Они все трое, в особенности старый казак, были краснее обыкновенного. Ергушов пошатывался и все, громко смеясь, толкал под бок Назарку.
– Что, скурехи, песен не играете? – крикнул он на девок. – Я говорю, играйте на наше гулянье.
– Здорово дневали? Здорово дневали? – послышались приветствия.
– Что играть? разве праздник? – сказала баба. – Ты надулся и играй.
Ергушов захохотал и толкнул Назарку:
– Играй ты, что ль! И я заиграю, я ловок, я говорю.
– Что, красавицы, заснули? – сказал Назарка. – Мы с кордона помолить[20 - Помолить на казачьем языке значит за вином поздравить кого-нибудь или пожелать счастья вообще; употребляется в смысле выпить. (Прим. Л.Н. Толстого.)] пришли. Вот Лукашку помолили.
Лукашка, подойдя к кружку, медленно приподнял папаху и остановился против девок. Широкие скулы и шея были у него красны.
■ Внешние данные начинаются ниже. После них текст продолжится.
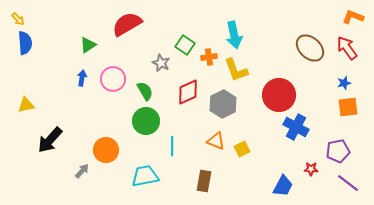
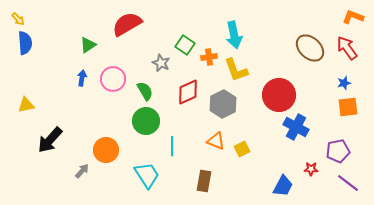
cyan trapezoid: moved 2 px right, 1 px up; rotated 68 degrees clockwise
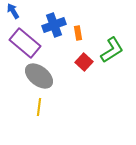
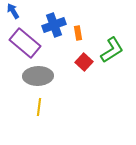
gray ellipse: moved 1 px left; rotated 40 degrees counterclockwise
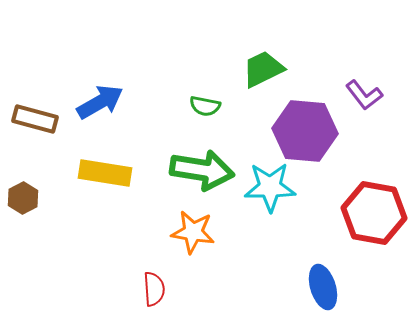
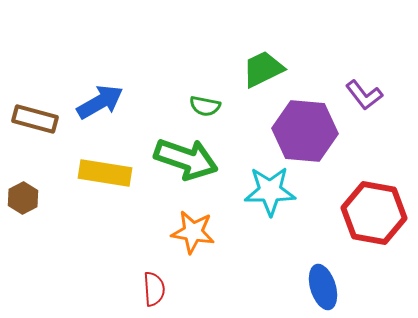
green arrow: moved 16 px left, 11 px up; rotated 10 degrees clockwise
cyan star: moved 4 px down
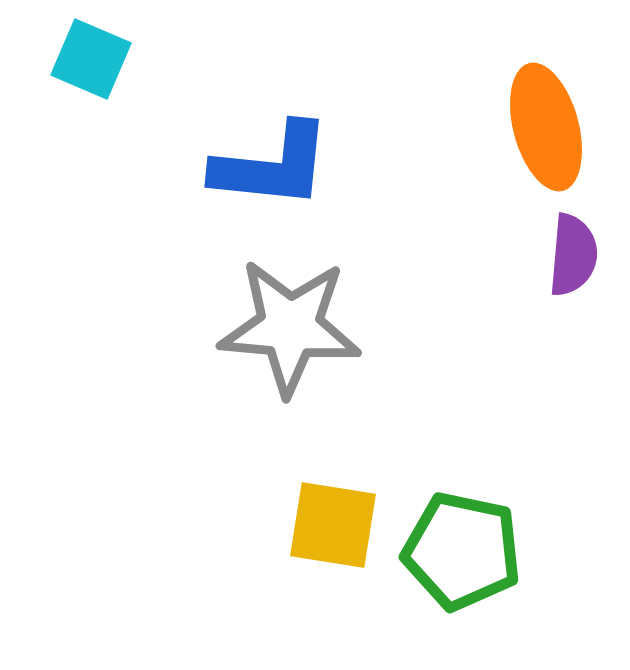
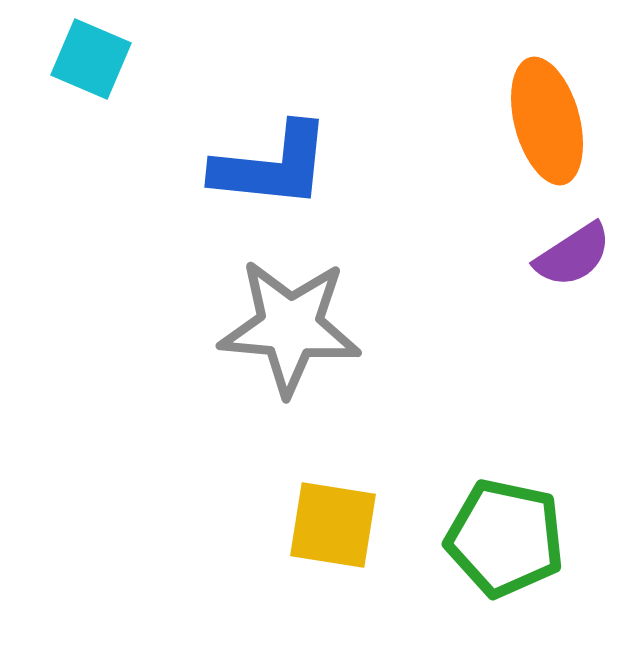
orange ellipse: moved 1 px right, 6 px up
purple semicircle: rotated 52 degrees clockwise
green pentagon: moved 43 px right, 13 px up
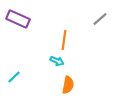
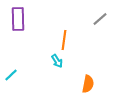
purple rectangle: rotated 65 degrees clockwise
cyan arrow: rotated 32 degrees clockwise
cyan line: moved 3 px left, 2 px up
orange semicircle: moved 20 px right, 1 px up
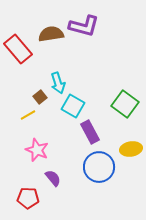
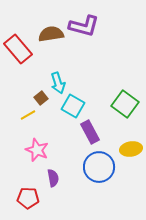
brown square: moved 1 px right, 1 px down
purple semicircle: rotated 30 degrees clockwise
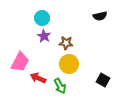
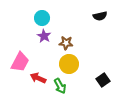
black square: rotated 24 degrees clockwise
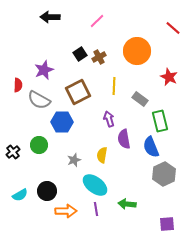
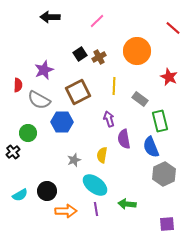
green circle: moved 11 px left, 12 px up
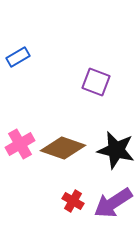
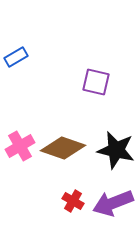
blue rectangle: moved 2 px left
purple square: rotated 8 degrees counterclockwise
pink cross: moved 2 px down
purple arrow: rotated 12 degrees clockwise
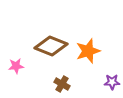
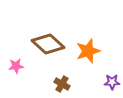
brown diamond: moved 3 px left, 2 px up; rotated 20 degrees clockwise
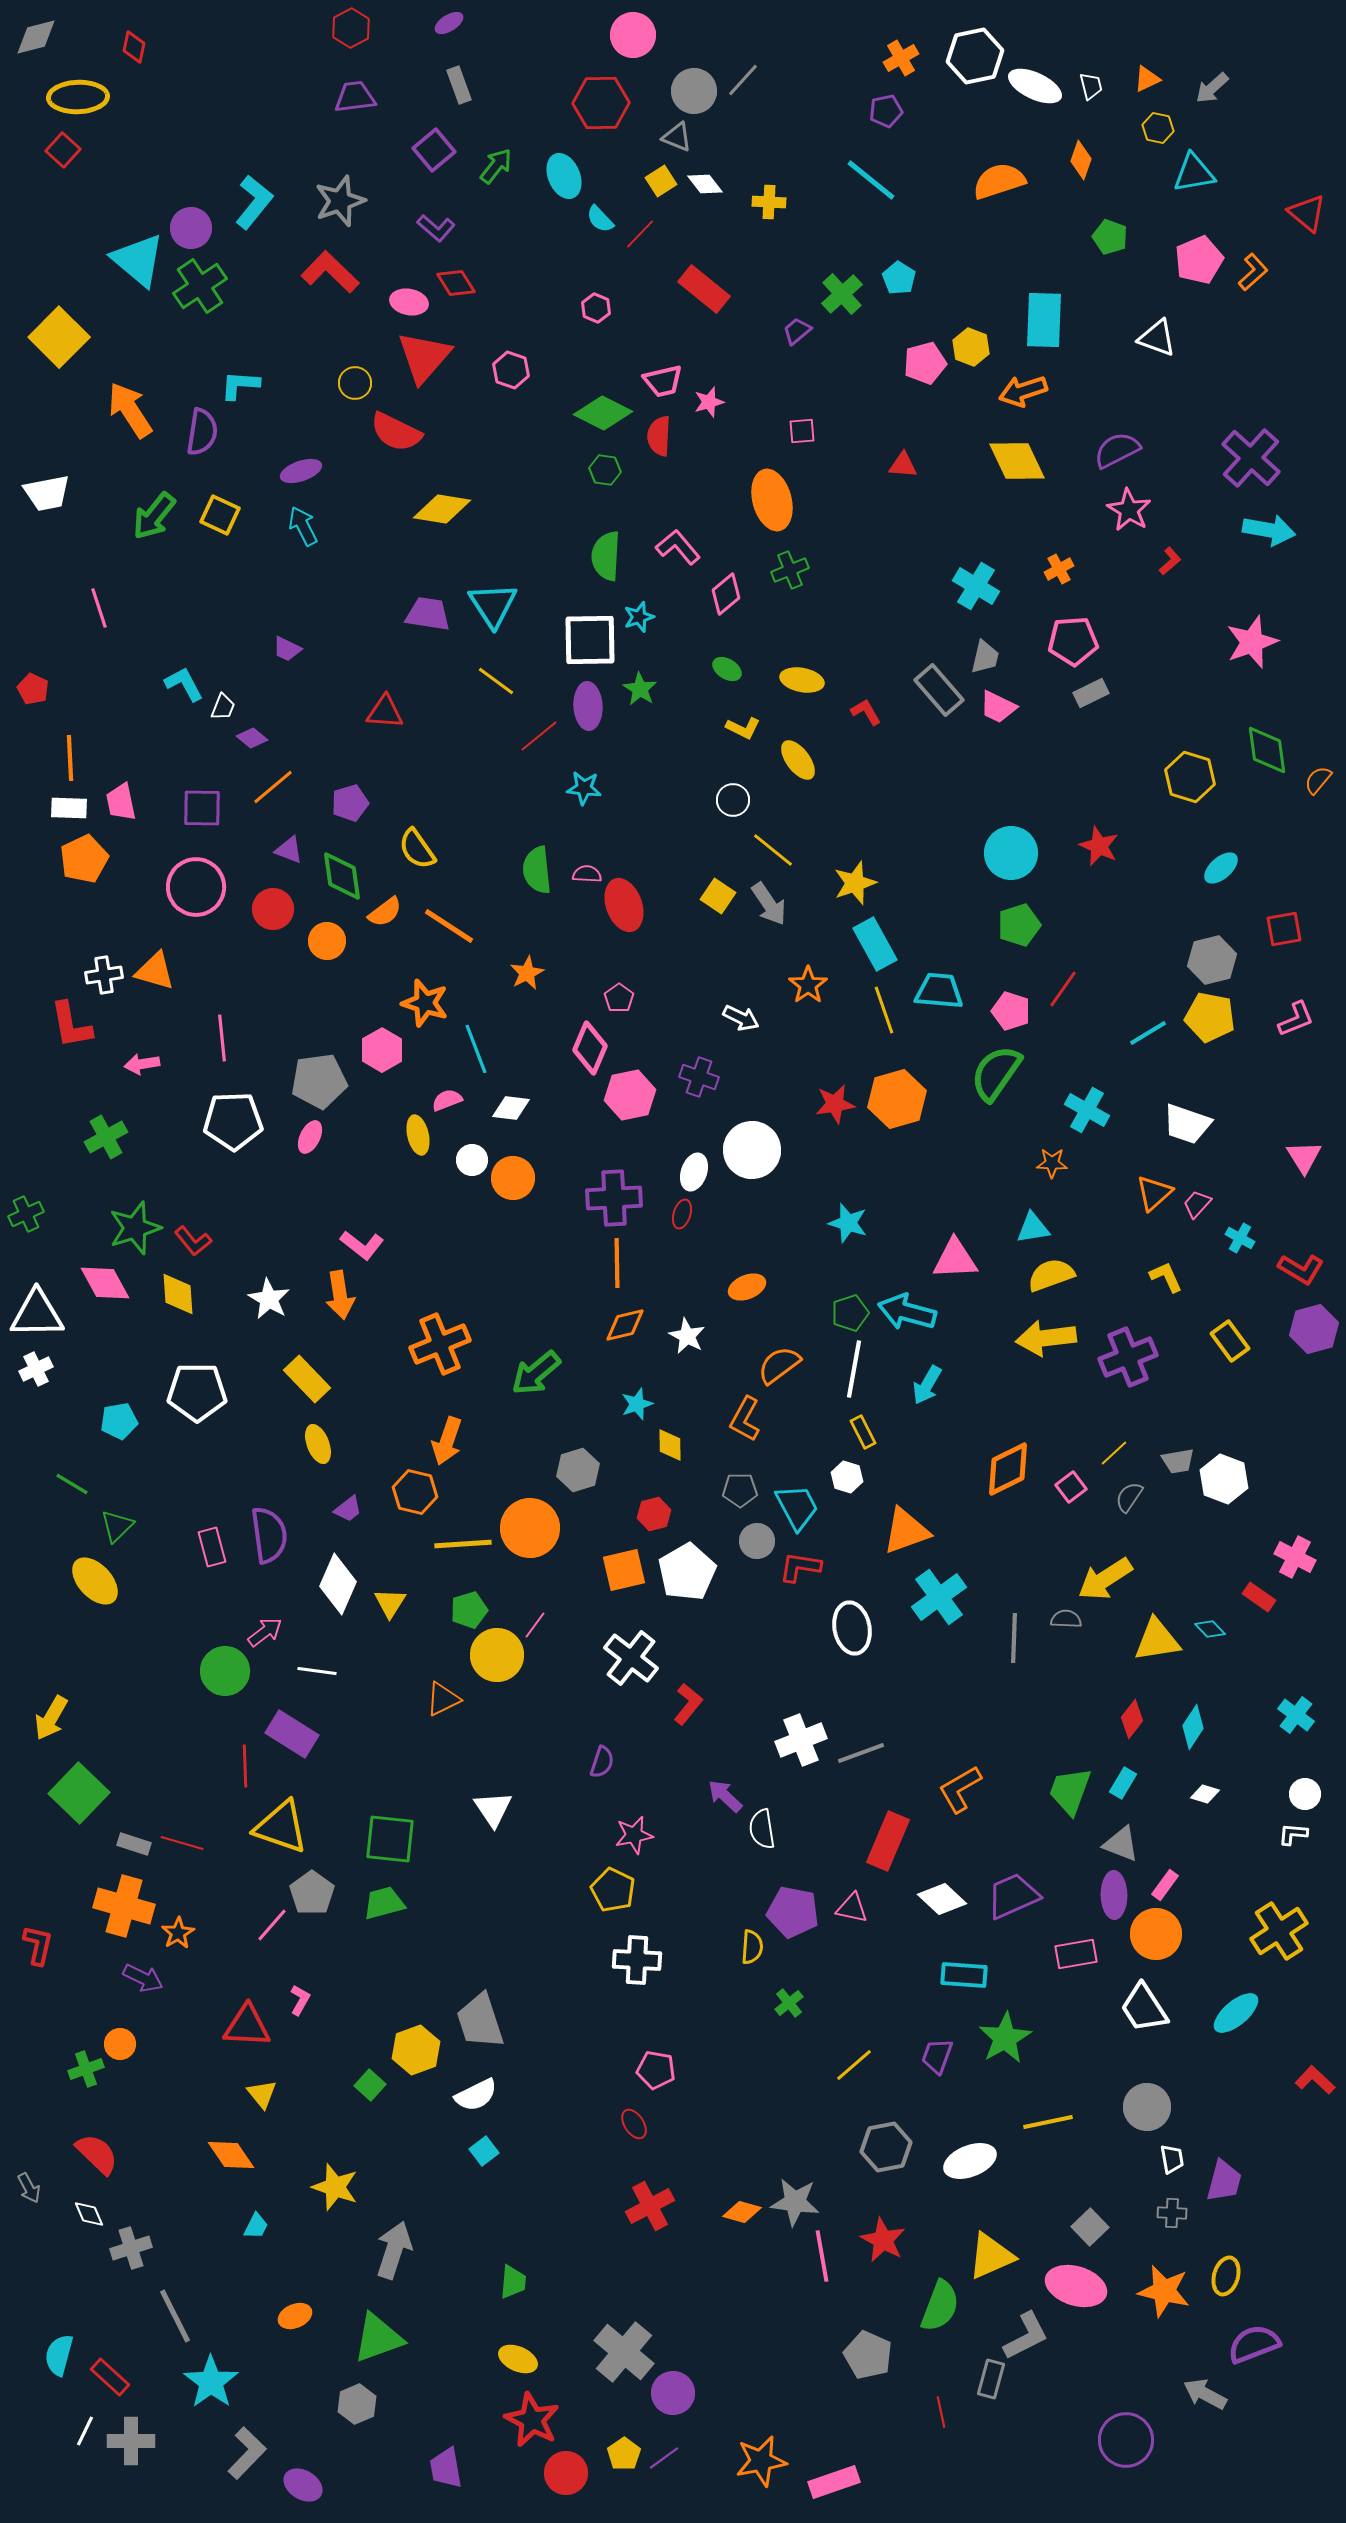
Он стоял и говорил тихо, степенно; но в этой медленности и степенности движения было больше оживленности и силы, чем в болтовне и суетне Назарки. Он напоминал разыгравшегося жеребца, который, взвив хвост и фыркнув, остановился как вкопанный всеми ногами. Лукашка тихо стоял перед девками; глаза его смеялись; он говорил мало, поглядывая то на пьяных товарищей, то на девок. Когда Марьяна подошла к углу, он ровным, неторопливым движением приподнял шапку, посторонился и снова стал против нее, слегка отставив ногу, заложив большие пальцы за пояс и поигрывая кинжалом. Марьяна в ответ на его поклон медленно нагнула голову, уселась на завалинке и достала из-за пазухи семя. Лукашка, не спуская глаз, смотрел на Марьяну и, щелкая семя, поплевывал. Все затихли, когда подошла Марьяна.
– Что же? надолго пришли? – спросила казачка, прерывая молчанье.
– До утра, – степенно отвечал Лукашка.
– Да что ж, дай бог тебе интерес хороший, – сказал казак, – я рад, сейчас говорил.
– И я говорю, – подхватил пьяный Ергушов, смеясь. – Гостей-то что! – прибавил он, указывая на проходившего солдата. – Водка хороша солдатская, люблю!
– Трех дьяволов к нам пригнали, – сказала одна из казачек. – Уж дедука в станичное ходил; да ничего, бают, сделать нельзя.
– Ага! Аль горе узнала? – сказал Ергушов.
– Табачищем закурили небось? – спросила другая казачка. – Да кури на дворе сколько хошь, а в хату не пустим. Хошь станичный приходи, не пустю. Обокрадут еще. Вишь, он небось, чертов сын, к себе не поставил, станичный-то.
– Нe любишь! – опять сказал Ергушов.
– А то бают еще, девкам постелю стлать велено для солдатов и чихирем с медом поить, – сказал Назарка, отставляя ногу, как Лукашка, и так же, как он, сбивая на затылок папаху.
Ергушов разразился хохотом и, ухватив, обнял девку, которая ближе сидела к нему.
– Верно, говорю.
– Ну, смола, – запищала девка, – бабе скажу!
– Говори! – закричал он. – И впрямь Назарка правду баит; цидула была, ведь он грамотный. Верно. – И он принялся обнимать другую девку по порядку.
– Что пристал, сволочь? – смеясь, запищала румяная круглолицая Устенька, замахиваясь на него.